Помню, когда я следом за Вандышевым поднимался по мраморным ступенькам крыльца, мне так захотелось рассказать ему о своей жизни, о погибшем отце, о том, как странно переменилась за последнее время мама, о Подсолнышке, об Оле, обо всех дорогих мне людях — о живых и погибших.
Но сказать я ничего не успел: на властный стук Вандышева нам открыли дверь, и в глубине украшенного белыми колоннами вестибюля нас встретила маленькая хлопотливая старушка с добрыми, глубоко запавшими глазами, с лицом, иссеченным множеством тоненьких морщин. Я подумал, что это и есть та самая няня, которая приходила жаловаться Вандышеву на воров. Так и оказалось. Теперь эта няня заведовала детдомом. - А-а-а, комиссар! — певуче и ласково приветствовала она Вандышева.— Что-то давно не бывал. Ребятенки мои все глаза на дорогу выглядели. А Петька твой...

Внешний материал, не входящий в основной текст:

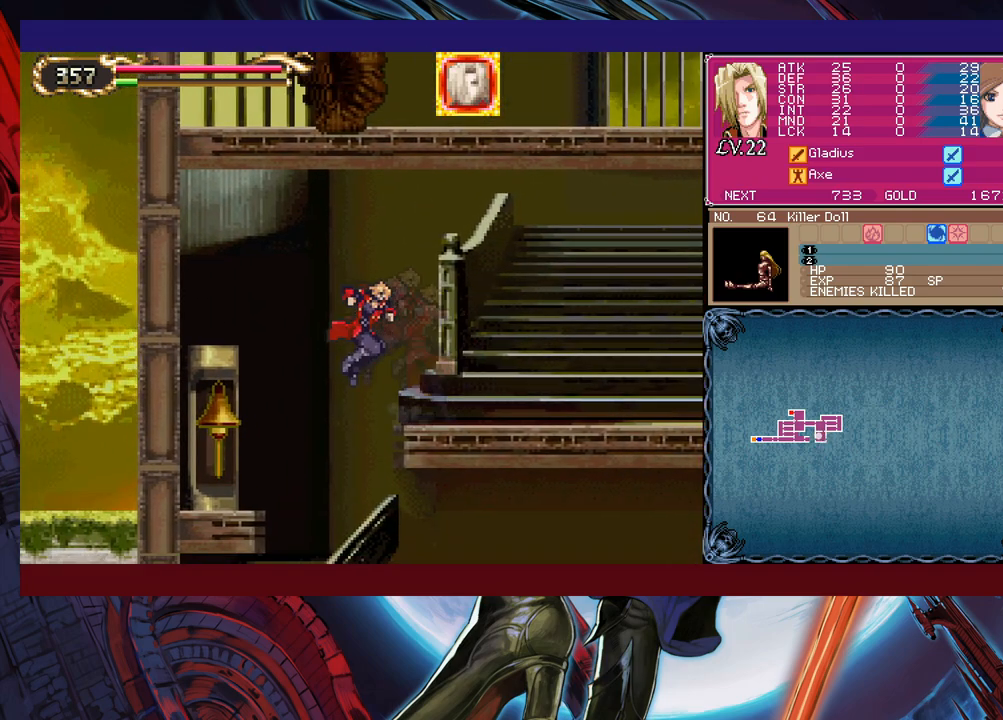
{"buttons": [], "left_stick": "right", "events": [[167, "X", "down"], [250, "X", "up"], [350, "left_stick", "right"]]}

Она не договорила. На верху лестницы, на широкой площадке, где сверкало высокое, до самого потолка, трюмо в деревянной резной раме и куда выходило несколько дверей из глубины дома, послышалась возня, и истошно радостный вопль пронесся по всему дому. Десятка два мальчишек и девочек, смеясь и толкая друг друга, словно горох посыпались вниз по лестнице. И через несколько секунд Вандышев уже был окружен ватагой худеньких, бледных детишек. Они хватали его за руки, за ноги, кто-то старался вскарабкаться ему на плечи. За визгом и смехом ничего не расслышать.

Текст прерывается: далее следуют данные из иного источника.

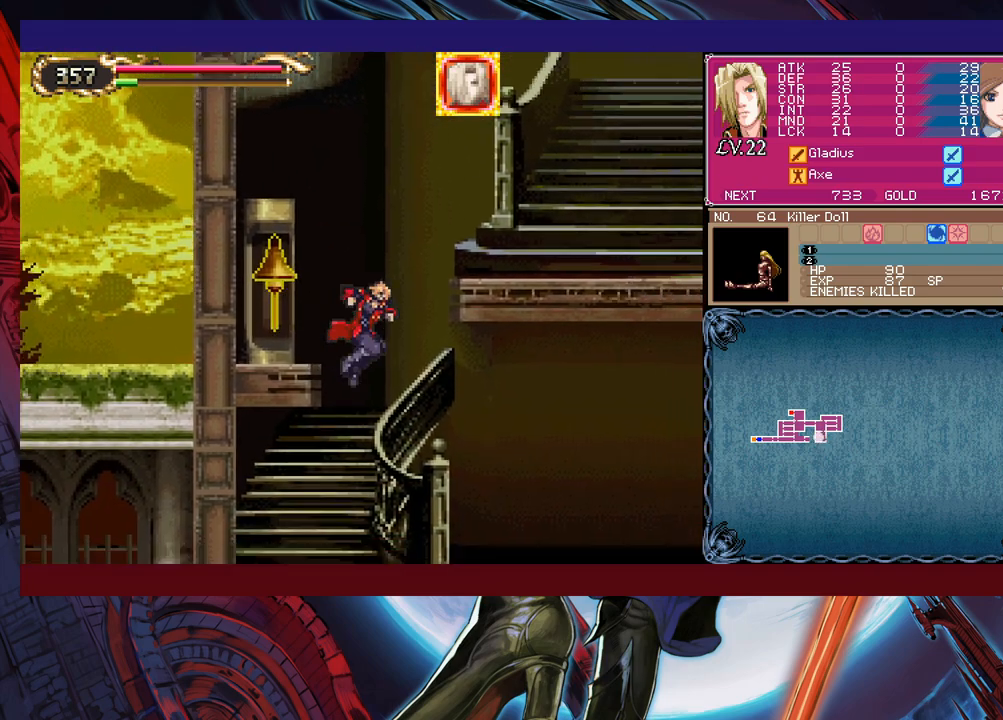
{"buttons": [], "left_stick": "center", "events": [[67, "left_stick", "center"], [117, "B", "down"], [117, "left_stick", "left"], [250, "B", "up"], [267, "X", "down"], [267, "left_stick", "center"], [467, "X", "up"]]}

Старенькая няня — ее звали Прасковьей Михайловной — стояла в стороне и с улыбкой смотрела на детей. А Вандышев присел на корточки и, широко расставив руки, загреб в охапку несколько ребятишек и хохотал вместе с ними, чуть не падая на пол. Курносый Петька уже сидел у него на плече, изо всех сил прижимаясь животом к голове «отца», цепко обхватив ее обеими руками. Как мне тут же рассказала Прасковья Михайловна, Петька действительно был сыном кронштадтского матроса, который погиб во время подавления контрреволюционного мятежа на Красной Горке. Мать его подобрали на улице — она была при смерти, Петька, укутанный в старенький отцовский бушлат, лежал рядом. Так он попал в детский дом, который потом эвакуировали из Питера в глубь России.
Дав ребятам пошуметь и посмеяться, Прасковья Михайловна прикрикнула на них.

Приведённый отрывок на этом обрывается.